[What you need to do] Please list every alternative name the Ligoua article below gives for the village.

- Ligoua Location in Central African Republic
- Coordinates: 5°13′17″N 26°36′22″E﻿ / ﻿5.22139°N 26.60611°E
- Country: Central African Republic
- Prefecture: Haut-Mbomou
- Sub-prefecture: Obo
- Commune: Obo

= Ligoua =

Ligoua (also known as Likhoua, Ligua, Ligwa, and Ligoua-Zewia) is a village located in Haut-Mbomou, Central African Republic. The village has received several attacks from LRA from 2008 to 2020. Food is the reason for LRA to raid Ligoua.

== History ==
The first LRA attack in Ligoua occurred on 8 March 2008 when LRA raided the village and abducted five people. On 20 June 2009, LRA fighters attacked Ligoua. They looted residents' properties, burned houses, and killed one person. One month later, on 21 July 2009, LRA raided Ligoua and kidnapped 13 people. Onn 19 August 2009, LRA attacked Ligoua and kidnapped the villagers, including children and traders. Between the end of June to August 2009, LRA carried out seven attacks in Ligoua. By March 2010, Ligoua became a ghost town.

[Excerpted records]
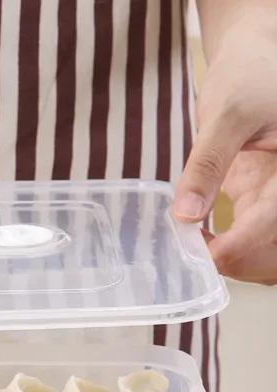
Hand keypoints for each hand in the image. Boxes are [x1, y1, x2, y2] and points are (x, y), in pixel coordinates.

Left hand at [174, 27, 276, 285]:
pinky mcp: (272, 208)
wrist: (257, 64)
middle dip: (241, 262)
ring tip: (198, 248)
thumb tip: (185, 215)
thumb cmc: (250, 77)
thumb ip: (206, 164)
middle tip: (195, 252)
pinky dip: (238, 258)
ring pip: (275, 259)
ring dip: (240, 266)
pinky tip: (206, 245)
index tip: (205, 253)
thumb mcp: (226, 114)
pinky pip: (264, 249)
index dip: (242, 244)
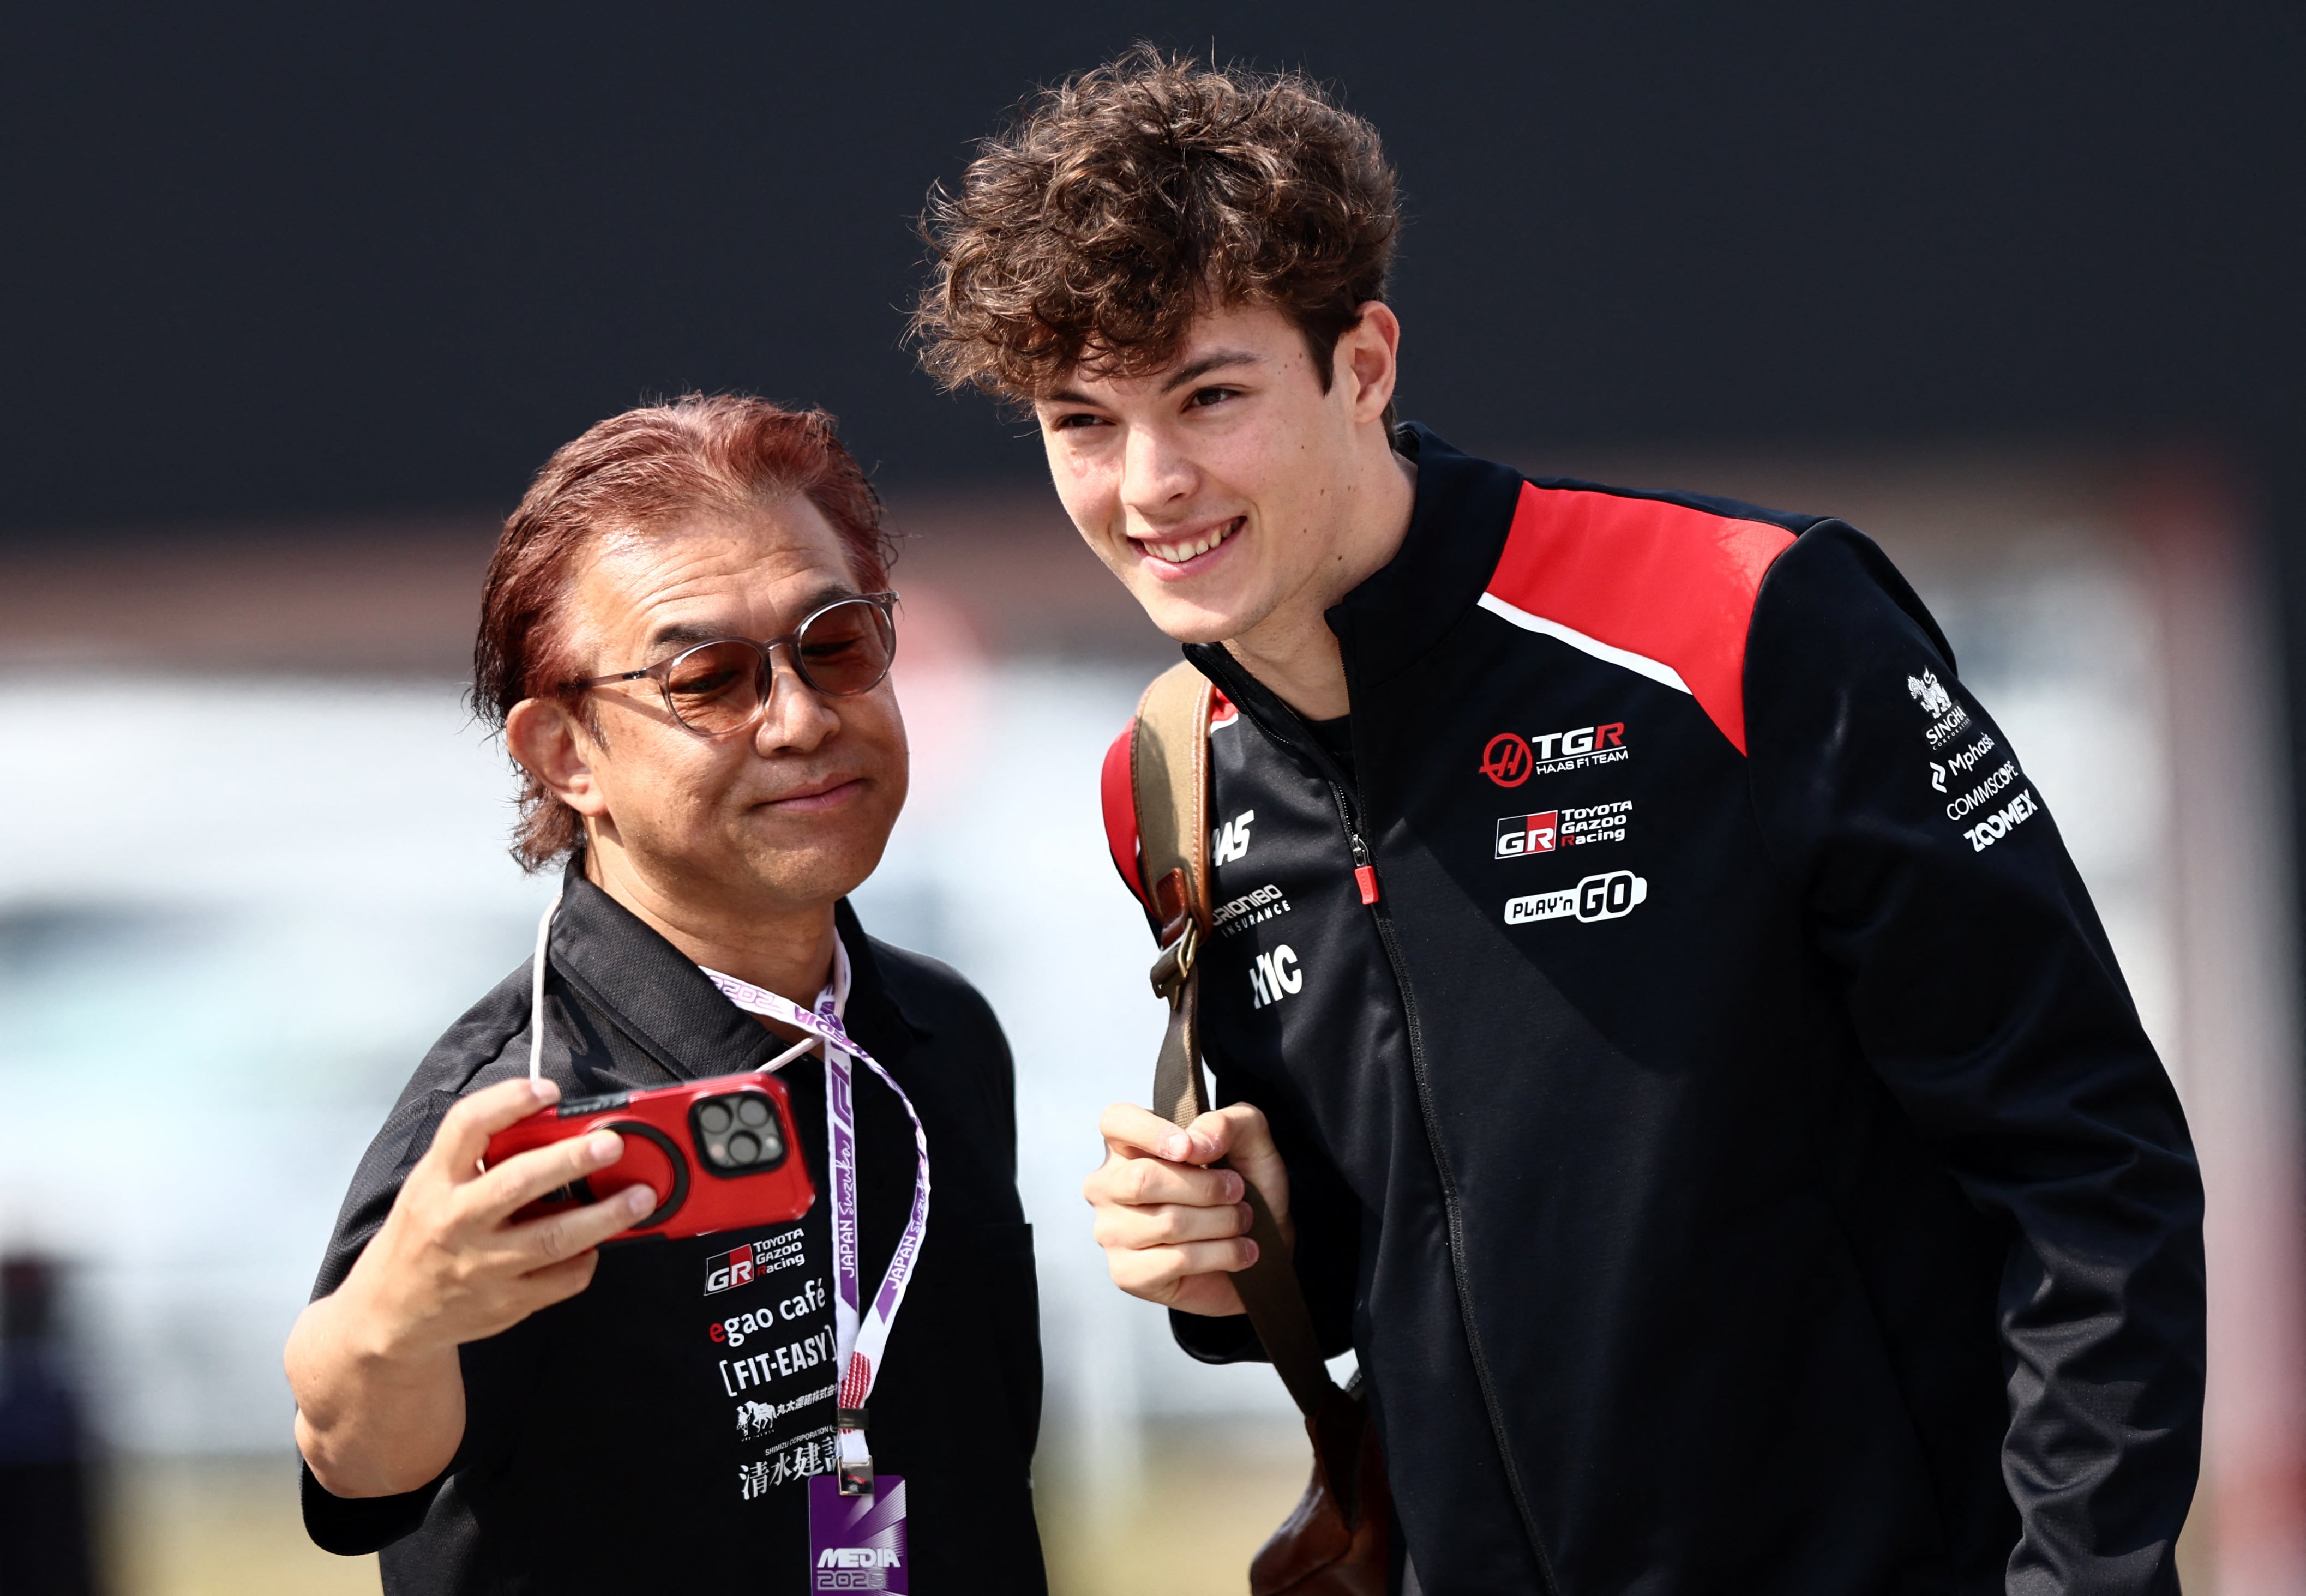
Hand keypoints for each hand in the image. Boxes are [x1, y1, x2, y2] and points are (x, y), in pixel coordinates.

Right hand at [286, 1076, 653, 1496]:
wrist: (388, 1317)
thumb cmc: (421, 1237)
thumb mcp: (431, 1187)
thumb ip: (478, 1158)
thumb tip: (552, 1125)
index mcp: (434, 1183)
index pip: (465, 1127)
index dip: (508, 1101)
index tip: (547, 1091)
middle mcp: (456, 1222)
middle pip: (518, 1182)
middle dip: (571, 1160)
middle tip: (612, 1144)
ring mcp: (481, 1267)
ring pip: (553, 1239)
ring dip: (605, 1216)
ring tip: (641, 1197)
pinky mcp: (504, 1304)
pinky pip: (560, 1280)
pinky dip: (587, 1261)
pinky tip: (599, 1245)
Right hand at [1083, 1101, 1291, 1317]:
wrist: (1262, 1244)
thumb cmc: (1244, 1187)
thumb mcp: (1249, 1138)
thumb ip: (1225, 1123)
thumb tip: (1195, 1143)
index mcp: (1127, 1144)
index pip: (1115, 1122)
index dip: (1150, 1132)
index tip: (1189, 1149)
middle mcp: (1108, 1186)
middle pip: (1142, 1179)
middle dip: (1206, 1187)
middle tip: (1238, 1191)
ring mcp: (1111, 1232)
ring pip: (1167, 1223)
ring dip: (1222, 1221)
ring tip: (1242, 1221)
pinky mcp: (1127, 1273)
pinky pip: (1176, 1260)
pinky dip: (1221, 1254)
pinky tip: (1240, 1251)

[Answer area] Likhoua, Ligua, Ligwa, Ligoua-Zewia